= Jaime Rodríguez López =

Mexican politician (born 1955)

Jaime Rodríguez López (born 1 January 1955) is a Mexican politician affiliated with the Institutional Revolutionary Party (PRI).

==Life and career==
Jaime Rodríguez López was born in Ziquítaro, in the municipality of Penjamillo, Michoacán, on 1 January 1955. He holds an engineering degree in wood technology from the Universidad Michoacana de San Nicolás de Hidalgo (UMSNH).

From 1984 to 1986 he was the municipal president of Penjamillo and from 1989 to 1991 he served in the Congress of Michoacán. In the 1994 general election, he was elected to the Chamber of Deputies to represent Michoacán's 4th district for the PRI during the 56th Congress, when he served on the standing committees for handcrafts and cooperative development. He resigned his seat on 22 January 1997 to take office as the secretary of agricultural development in the Michoacán state government.
In 2000, he returned to Congress to represent Michoacán's 1st district during the 58th legislative session, when he chaired the standing committee on agriculture and livestock and served on the special livestock committee, the environmental and natural resources committee, and the group of friends of Canada.

In April 2015, he was appointed to serve as the representative of the federal Secretariat of Agriculture, Livestock, Rural Development, Fisheries and Food (SAGARPA) in the state of Michoacán.

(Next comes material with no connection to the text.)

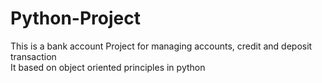 # Python-Project
This is a bank account Project for managing accounts, credit and deposit transaction
<br>
It based on object oriented principles in python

In the months before the 2024 general election, after meeting with Alfonso Martínez Alcázar, the municipal president of Morelia and a member of the National Action Party (PAN), Rodríguez López issued a public statement reaffirming his loyalty to the PRI and explaining that the meeting had to do with the presidential campaign of Xóchitl Gálvez, the candidate of an alliance comprising both parties.